After receiving a reply on the paid speeches issue on Friday afternoon from Jennifer McGuire, I sent the following note to both Jennifer and Heather Conway (Head of English CBC), with whom I had also been in contact, offering some final thoughts.
Dear Heather and Jennifer ..
Thanks very much for the speedy reply Friday afternoon. I know well how swamped things are this time of year.
I can take little solace from your answer, however.
You admit that Amanda’s speech for Sun Life (grandfathered in) would NOT be allowed now, under the new policy – which means that you do explicitly admit that Sun Life (in the exact words of the policy) “makes a significant effort to lobby or otherwise influence public policy.”
Yet you recently APPROVED paid speaking events for Morningstar Mutual Funds, a prominent private law firm, the Investment Portfolio Managers Association of Canada, a consortium of companies involved in large scale infrastructure (soft and hard) development and the Chamber of Commerce (a national organization of private businesses.)
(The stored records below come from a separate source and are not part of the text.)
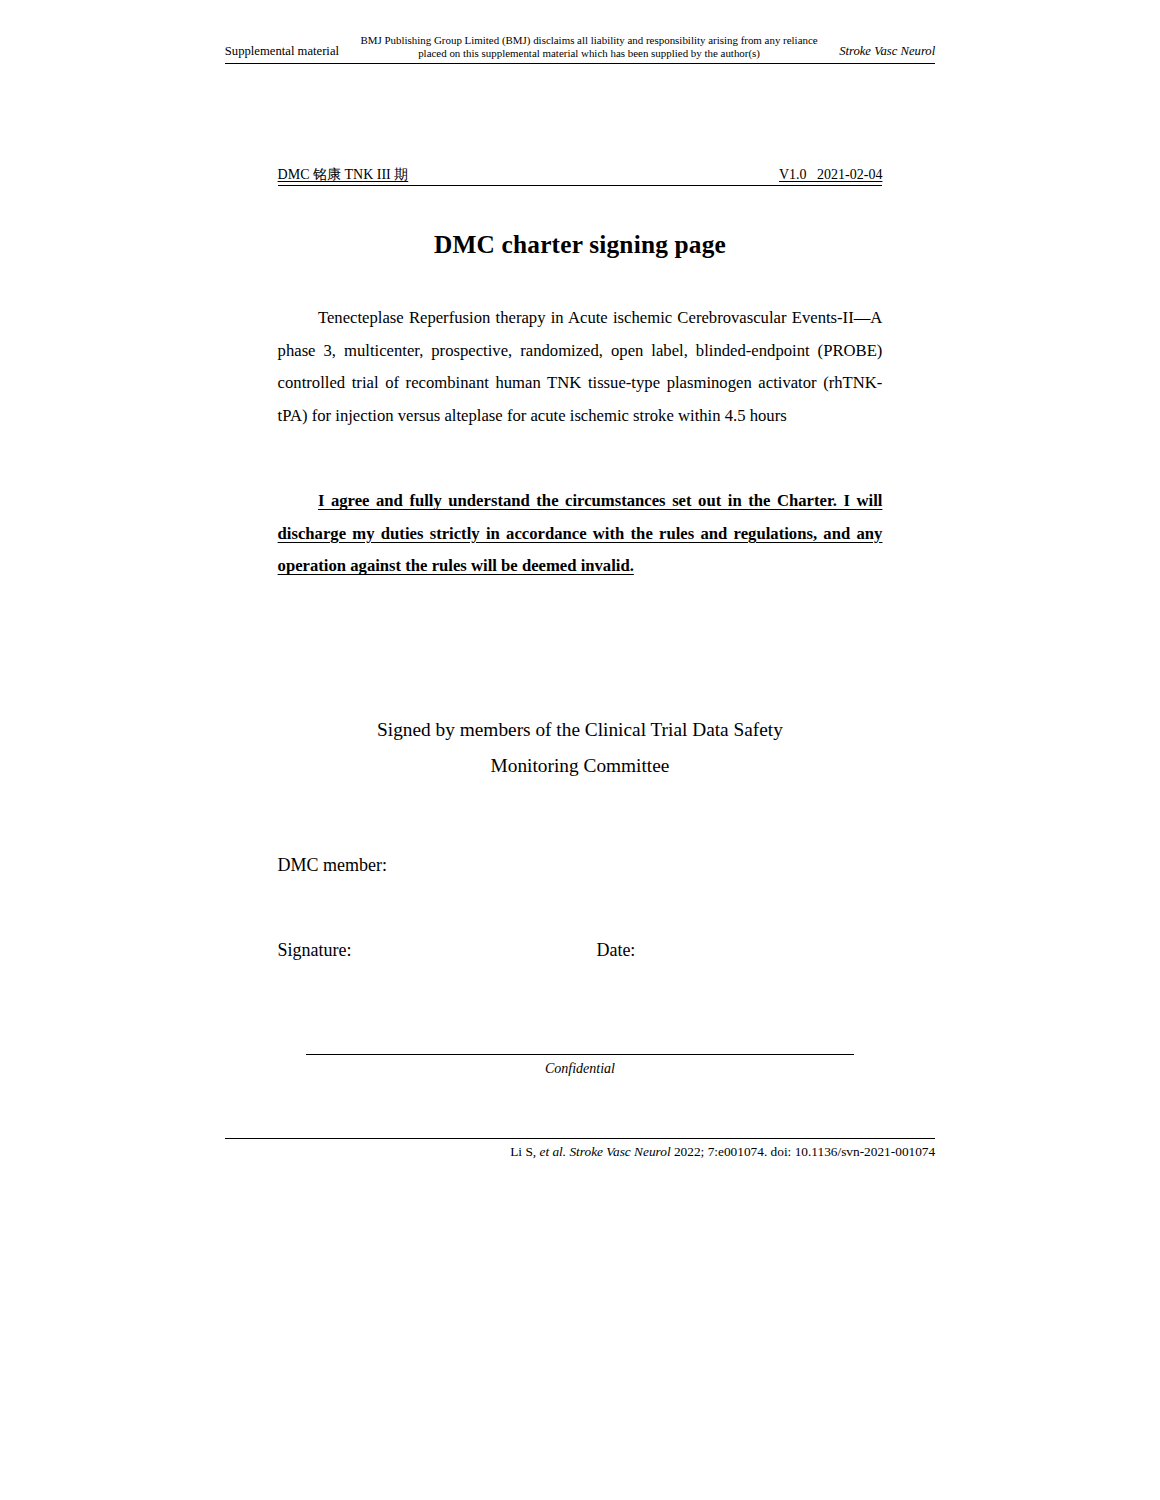Supplemental material
BMJ Publishing Group Limited (BMJ) disclaims all liability and responsibility arising from any reliance
placed on this supplemental material which has been supplied by the author(s)
Stroke Vasc Neurol
DMC 铭康 TNK III 期 V1.0 2021-02-04
DMC charter signing page
Tenecteplase Reperfusion therapy in Acute ischemic Cerebrovascular Events-II—A phase 3, multicenter, prospective, randomized, open label, blinded-endpoint (PROBE) controlled trial of recombinant human TNK tissue-type plasminogen activator (rhTNK-tPA) for injection versus alteplase for acute ischemic stroke within 4.5 hours
I agree and fully understand the circumstances set out in the Charter. I will discharge my duties strictly in accordance with the rules and regulations, and any operation against the rules will be deemed invalid.
Signed by members of the Clinical Trial Data Safety
Monitoring Committee
DMC member:
Signature: Date:
Confidential
Li S, et al. Stroke Vasc Neurol 2022; 7:e001074. doi: 10.1136/svn-2021-001074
If you think that these kinds of individual firms and industry associations (as divorced from Sun Life, “an insurance company”?) do not “make significant efforts to lobby or otherwise influence public policy” for the direct economic benefit of the individual firms or their members …..
Then you are either blissfully unaware – or worse, willfully blind – to the day-to-day workings of an economic and political system that I reported on for CBC for 27 years.
But with that final word, I do wish you and the CBC, my home for all those years, all the best in 2015.